Problem requirements: Omit the pictures. Print each entry below exactly.

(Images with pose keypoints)
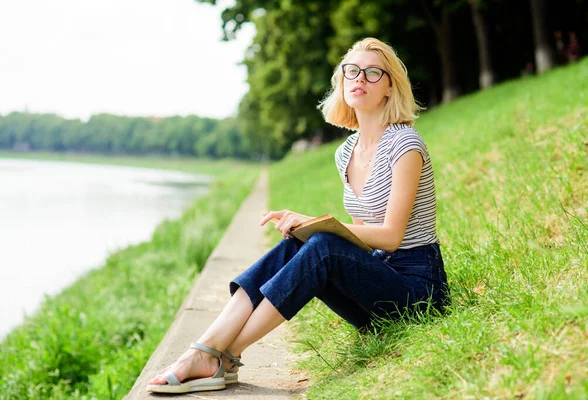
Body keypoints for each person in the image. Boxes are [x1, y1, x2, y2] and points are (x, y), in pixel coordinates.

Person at [146, 37, 449, 394]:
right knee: (297, 243)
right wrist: (308, 228)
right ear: (341, 80)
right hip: (376, 291)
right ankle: (209, 348)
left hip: (418, 293)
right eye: (352, 71)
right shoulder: (347, 153)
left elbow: (391, 236)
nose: (360, 79)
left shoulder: (405, 144)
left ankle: (221, 356)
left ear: (389, 86)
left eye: (372, 73)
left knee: (321, 243)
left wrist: (315, 225)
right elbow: (364, 239)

Your response:
Body keypoints for each person in the image. Boxes are [x1, y1, x2, y2] and points are (x, y), in pixel coordinates.

Person at [146, 37, 449, 394]:
right knee: (297, 243)
right wrist: (308, 228)
right ear: (341, 80)
right hip: (376, 291)
right ankle: (209, 348)
left hip: (418, 293)
right eye: (352, 71)
right shoulder: (347, 153)
left elbow: (391, 236)
nose: (360, 79)
left shoulder: (405, 144)
left ankle: (221, 356)
left ear: (389, 86)
left eye: (372, 73)
left knee: (321, 243)
left wrist: (315, 225)
right elbow: (364, 239)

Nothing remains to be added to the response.